By Chris McCahill
The total number of traffic deaths on U.S. roads might have finally leveled off following a concerning pandemic-related surge, according to early estimates. For people walking, however, the alarming rise in deaths for over a decade is not showing signs of slowing.
The latest preliminary estimates come from two different sources. NHTSA reported overall roadway trends in April, suggesting total fatalities dropped by around 0.3% to 42,795. Despite the improvement, that is still the highest number since 2005. Earlier this year, the Governors Highway Safety Association also released estimates of pedestrian deaths for the first half of 2022, showing a 5% increase from the previous year. If that trend continued through December, we could expect to see more than 7,700 people killed while walking. That would be about 18% of all traffic-related deaths and represents more than a 60% increase in just ten years.

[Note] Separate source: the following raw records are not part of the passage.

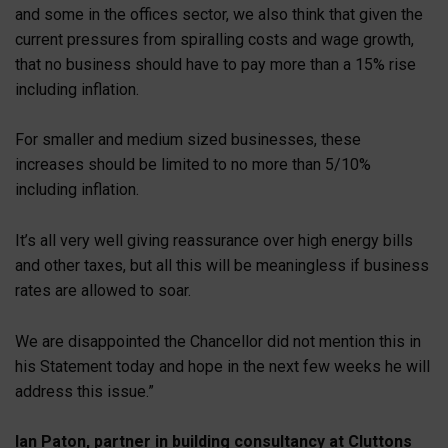
and some in the offices sector, we also think that given the
current pressures from spiralling costs and wage growth,
that no business should have to pay more than a 15% rise
including inflation.
For smaller and medium sized businesses, these
increases should be limited to no more than 5/10%
including inflation.
It’s all very well giving reassurance over high energy bills
and other taxes, but all this will be meaningless if business
rates are allowed to soar.
We are disappointed the Chancellor did not mention this in
his Statement today and hope in the next few weeks he will
address this issue.”
Ian Paton, partner in building consultancy at Cluttons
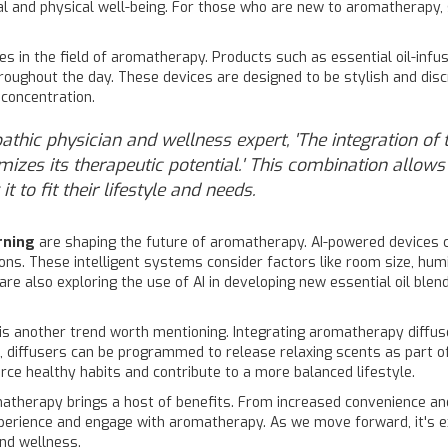
 and physical well-being. For those who are new to aromatherapy, s
es in the field of aromatherapy. Products such as essential oil-infus
oughout the day. These devices are designed to be stylish and discr
 concentration.
pathic physician and wellness expert, 'The integration o
mizes its therapeutic potential.' This combination allow
 to fit their lifestyle and needs.
rning
are shaping the future of aromatherapy. AI-powered devices 
tions. These intelligent systems consider factors like room size, hu
e also exploring the use of AI in developing new essential oil blend
s another trend worth mentioning. Integrating aromatherapy diffu
 diffusers can be programmed to release relaxing scents as part of
rce healthy habits and contribute to a more balanced lifestyle.
atherapy brings a host of benefits. From increased convenience an
xperience and engage with aromatherapy. As we move forward, it's 
nd wellness.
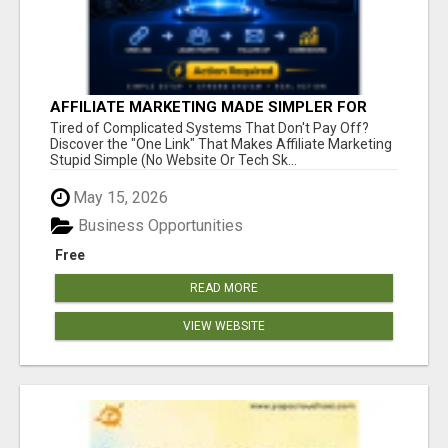
AFFILIATE MARKETING MADE SIMPLER FOR
NEW MARKETERS READY TO TAKE ACTION
Tired of Complicated Systems That Don't Pay Off?
Discover the "One Link" That Makes Affiliate Marketing
Stupid Simple (No Website Or Tech Sk...
May 15, 2026
Business Opportunities
Free
READ MORE
VIEW WEBSITE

Our team and others have written about the likely causes of the current pedestrian safety crisis and steps that could be taken to curb it. For instance, there are clear patterns seen where most pedestrian deaths occur: on larger, high-speed roads through busy activity centers (often state routes). Insights from big data show that those unsafe regions saw a large increase in deaths during the pandemic, when people walked more for recreation. Safer regions also saw more walking, but without a spike in deaths.
Research also points to larger vehicles as a key factor—a trend that may continue, as automakers lean into larger and more luxurious options. GM announced just last week it will discontinue one of the smaller, American-made electric vehicles available (the Chevy Bolt) to focus on trucks.
The solution lies in a Safe System approach, which has cut traffic deaths by upwards of 50% in other countries. Smart Growth America notes in its recent report, Dangerous by Design, that designing roads to prioritize safety over traffic throughput could go a long way toward making walking safer for everyone. Doing so would also address stark disparities, since low-income communities and people of color are more likely to be victims of traffic violence. But a Safe System approach means addressing all the contributing factors, including vehicle design, traffic enforcement, and cultural norms around driving.